Sie gab ihm die Hand, die er einen Augenblick leidenschaftlich an seine Lippen drückte, aber schon im nächsten mit Entsetzen und Schauder in seinen Mienen fahren ließ. Mit der hastig hingeworfenen Bemerkung, daß er sie nicht von einer Ruhe abhalten wolle, die so sehr Bedürfnis für sie sein müsse, wandte er sich von ihr und stieg die Treppe hinab. Dort standen einige von der Dienerschaft um den Ort, wo er die Räuber angegriffen hatte, her; er trat in das Zimmer und fuhr beim Anblick des Blutes von neuem zusammen.

»Wasser her,« rief er gebieterisch, »wollt ihr das Blut gerinnen und in die Bretter hineinfaulen lassen, daß es Aug' und Herz mit seinem scheußlichen, unverwischbaren Fleck erschreckt? – Wasser! sag' ich, Wasser!«

Sie eilten ihm zu gehorchen.

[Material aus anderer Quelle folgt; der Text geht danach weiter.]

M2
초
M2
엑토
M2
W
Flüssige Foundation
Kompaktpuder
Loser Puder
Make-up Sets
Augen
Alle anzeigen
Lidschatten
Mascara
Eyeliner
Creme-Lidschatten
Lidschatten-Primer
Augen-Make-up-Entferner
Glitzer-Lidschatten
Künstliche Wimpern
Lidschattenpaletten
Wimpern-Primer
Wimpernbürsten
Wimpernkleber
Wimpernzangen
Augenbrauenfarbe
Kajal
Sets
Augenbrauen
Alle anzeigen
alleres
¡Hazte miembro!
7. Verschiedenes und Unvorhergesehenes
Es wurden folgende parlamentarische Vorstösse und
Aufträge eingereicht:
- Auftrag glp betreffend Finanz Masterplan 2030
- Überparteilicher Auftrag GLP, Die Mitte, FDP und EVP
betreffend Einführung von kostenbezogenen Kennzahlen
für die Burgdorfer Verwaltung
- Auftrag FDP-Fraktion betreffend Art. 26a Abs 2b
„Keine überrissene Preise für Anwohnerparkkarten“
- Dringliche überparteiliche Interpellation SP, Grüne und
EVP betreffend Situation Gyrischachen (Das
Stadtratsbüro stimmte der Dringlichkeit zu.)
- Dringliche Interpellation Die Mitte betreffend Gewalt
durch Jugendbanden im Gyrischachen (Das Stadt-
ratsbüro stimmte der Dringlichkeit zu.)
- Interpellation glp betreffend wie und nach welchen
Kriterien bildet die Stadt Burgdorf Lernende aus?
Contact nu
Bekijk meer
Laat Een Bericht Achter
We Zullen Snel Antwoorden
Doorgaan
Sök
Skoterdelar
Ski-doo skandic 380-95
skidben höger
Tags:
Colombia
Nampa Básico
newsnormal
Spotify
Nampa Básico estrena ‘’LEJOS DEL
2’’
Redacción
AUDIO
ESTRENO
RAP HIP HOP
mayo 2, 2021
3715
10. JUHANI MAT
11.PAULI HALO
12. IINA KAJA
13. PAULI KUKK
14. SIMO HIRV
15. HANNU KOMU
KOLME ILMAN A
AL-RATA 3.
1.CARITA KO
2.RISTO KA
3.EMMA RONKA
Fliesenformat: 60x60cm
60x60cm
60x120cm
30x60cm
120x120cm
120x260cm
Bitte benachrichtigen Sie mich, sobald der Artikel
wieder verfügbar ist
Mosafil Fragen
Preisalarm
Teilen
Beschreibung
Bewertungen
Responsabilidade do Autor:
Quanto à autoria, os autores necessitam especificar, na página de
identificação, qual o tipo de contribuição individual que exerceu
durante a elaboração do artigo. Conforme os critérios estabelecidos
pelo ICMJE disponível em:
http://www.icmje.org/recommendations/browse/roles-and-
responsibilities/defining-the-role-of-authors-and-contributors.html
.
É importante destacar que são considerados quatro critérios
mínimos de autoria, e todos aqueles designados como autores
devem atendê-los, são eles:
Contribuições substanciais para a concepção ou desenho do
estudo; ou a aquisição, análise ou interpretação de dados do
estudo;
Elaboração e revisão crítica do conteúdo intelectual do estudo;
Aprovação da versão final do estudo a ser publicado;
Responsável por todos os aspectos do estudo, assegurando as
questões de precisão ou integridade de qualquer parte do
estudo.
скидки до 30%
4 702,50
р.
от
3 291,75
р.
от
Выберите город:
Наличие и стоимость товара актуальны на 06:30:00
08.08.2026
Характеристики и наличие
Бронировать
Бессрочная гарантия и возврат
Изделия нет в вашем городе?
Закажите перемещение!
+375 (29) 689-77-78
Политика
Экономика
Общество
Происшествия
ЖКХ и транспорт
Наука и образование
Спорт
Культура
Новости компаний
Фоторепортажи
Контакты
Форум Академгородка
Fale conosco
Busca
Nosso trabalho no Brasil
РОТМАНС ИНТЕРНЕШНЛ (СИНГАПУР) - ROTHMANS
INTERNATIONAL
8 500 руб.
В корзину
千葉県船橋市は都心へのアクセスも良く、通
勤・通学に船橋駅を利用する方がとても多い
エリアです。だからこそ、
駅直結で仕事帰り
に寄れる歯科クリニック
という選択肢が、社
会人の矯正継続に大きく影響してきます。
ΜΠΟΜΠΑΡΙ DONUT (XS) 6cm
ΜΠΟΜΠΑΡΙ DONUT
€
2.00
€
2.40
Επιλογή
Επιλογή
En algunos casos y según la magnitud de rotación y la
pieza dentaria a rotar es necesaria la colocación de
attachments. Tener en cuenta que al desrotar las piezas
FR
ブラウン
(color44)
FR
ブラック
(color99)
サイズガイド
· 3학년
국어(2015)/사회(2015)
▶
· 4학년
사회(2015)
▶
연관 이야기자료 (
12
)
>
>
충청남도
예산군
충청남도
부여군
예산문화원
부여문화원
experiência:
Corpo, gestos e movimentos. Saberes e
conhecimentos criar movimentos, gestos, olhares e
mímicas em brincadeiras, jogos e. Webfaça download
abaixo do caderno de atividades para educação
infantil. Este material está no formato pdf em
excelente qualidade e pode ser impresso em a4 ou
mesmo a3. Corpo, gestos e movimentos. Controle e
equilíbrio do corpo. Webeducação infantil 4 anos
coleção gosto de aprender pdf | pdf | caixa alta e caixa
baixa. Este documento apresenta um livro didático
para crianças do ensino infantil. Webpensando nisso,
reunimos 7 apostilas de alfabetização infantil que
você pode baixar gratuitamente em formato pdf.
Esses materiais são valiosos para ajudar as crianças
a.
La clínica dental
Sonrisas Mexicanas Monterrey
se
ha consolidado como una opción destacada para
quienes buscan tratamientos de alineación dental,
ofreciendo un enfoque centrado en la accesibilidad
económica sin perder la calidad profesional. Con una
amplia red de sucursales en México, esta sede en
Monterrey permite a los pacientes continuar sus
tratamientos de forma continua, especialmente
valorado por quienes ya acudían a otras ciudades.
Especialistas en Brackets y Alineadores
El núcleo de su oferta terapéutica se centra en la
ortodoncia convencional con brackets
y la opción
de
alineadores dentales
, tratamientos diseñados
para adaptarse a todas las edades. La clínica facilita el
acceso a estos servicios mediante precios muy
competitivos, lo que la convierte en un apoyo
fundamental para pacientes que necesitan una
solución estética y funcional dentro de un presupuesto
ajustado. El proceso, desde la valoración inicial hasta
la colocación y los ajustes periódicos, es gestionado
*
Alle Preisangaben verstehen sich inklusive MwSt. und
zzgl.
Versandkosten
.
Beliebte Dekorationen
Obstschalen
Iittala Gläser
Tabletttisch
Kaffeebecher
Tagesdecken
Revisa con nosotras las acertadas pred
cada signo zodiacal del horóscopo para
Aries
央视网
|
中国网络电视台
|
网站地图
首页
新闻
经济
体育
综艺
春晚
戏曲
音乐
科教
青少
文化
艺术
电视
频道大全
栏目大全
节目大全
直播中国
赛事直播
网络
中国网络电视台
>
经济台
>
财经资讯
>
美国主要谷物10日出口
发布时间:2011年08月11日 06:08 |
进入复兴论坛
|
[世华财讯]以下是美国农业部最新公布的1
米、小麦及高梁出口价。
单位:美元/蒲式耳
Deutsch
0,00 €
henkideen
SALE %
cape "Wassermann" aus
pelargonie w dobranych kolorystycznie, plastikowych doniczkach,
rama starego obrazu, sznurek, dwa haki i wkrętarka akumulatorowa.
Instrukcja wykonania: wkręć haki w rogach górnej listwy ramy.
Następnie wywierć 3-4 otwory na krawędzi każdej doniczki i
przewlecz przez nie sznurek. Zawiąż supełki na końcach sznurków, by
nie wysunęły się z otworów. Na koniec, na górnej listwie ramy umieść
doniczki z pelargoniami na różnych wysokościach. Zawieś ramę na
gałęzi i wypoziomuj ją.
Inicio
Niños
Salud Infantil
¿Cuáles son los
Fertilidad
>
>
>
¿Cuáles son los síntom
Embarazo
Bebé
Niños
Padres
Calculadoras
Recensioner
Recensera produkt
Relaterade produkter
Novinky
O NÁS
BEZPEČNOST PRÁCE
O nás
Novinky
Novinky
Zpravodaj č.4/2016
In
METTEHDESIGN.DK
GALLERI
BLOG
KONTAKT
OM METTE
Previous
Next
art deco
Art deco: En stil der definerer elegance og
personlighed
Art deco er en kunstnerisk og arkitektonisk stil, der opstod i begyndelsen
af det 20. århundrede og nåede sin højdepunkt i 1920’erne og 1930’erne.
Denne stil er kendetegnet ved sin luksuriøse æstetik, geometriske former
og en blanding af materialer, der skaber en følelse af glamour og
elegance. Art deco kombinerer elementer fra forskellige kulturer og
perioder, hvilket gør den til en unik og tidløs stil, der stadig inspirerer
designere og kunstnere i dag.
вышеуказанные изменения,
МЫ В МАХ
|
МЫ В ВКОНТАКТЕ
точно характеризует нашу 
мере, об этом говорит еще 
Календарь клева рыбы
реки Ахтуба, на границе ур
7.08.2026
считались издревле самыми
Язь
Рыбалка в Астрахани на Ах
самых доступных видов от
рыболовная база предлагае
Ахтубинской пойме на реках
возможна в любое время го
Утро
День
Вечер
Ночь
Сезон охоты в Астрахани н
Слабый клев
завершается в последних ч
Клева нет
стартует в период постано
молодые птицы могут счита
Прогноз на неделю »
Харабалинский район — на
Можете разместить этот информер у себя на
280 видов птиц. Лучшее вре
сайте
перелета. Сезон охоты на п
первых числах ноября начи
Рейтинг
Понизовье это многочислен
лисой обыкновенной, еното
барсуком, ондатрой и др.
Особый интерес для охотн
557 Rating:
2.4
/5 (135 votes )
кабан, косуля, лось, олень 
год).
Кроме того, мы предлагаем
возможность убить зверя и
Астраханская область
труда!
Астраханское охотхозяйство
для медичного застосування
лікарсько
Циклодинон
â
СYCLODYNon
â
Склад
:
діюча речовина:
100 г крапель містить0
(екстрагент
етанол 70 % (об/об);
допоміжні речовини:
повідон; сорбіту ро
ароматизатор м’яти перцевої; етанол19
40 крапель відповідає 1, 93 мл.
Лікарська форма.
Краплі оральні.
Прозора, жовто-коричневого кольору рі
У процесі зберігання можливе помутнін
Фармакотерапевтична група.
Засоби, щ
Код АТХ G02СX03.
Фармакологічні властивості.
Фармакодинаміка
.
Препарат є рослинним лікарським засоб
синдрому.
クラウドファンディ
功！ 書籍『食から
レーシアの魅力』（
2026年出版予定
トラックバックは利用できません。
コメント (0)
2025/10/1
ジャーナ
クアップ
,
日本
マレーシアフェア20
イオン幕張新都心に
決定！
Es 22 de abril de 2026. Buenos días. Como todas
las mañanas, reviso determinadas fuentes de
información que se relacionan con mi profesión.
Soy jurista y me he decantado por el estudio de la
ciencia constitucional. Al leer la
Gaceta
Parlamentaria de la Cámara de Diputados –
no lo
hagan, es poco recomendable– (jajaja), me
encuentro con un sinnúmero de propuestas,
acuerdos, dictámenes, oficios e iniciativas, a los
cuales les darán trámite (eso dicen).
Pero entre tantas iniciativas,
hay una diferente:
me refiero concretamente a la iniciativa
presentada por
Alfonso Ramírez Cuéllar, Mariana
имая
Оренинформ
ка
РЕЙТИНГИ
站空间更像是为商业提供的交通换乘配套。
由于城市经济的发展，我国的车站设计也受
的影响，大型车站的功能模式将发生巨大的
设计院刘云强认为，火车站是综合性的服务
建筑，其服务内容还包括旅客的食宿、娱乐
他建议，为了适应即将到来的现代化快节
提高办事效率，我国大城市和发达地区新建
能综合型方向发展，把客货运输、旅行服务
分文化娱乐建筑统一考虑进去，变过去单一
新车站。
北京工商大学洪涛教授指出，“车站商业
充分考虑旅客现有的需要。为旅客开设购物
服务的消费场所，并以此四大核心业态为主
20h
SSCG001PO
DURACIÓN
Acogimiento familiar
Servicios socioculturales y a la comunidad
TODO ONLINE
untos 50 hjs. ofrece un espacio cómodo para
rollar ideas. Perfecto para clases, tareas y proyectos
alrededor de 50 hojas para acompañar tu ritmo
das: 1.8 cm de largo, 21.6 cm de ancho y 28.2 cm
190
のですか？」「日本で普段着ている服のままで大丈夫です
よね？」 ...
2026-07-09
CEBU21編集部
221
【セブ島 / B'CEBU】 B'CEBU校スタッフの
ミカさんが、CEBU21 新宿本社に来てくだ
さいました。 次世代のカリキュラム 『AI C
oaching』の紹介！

Als Lester ins Zimmer kam, damit die entstandene Öffnung mit Hilfe von Brettern und dergleichen wieder verschlossen würde, sah er, wie der Gelehrte sich über die Mägde, welche ihre Arbeit mit einigem Widerwillen vollzogen, herbeugte und sie mit erhobener, rauher Stimme über die Eile ausschalt, womit sie, wie er ihnen vorwarf, das Geschäft nur obenhin abmachen wollten.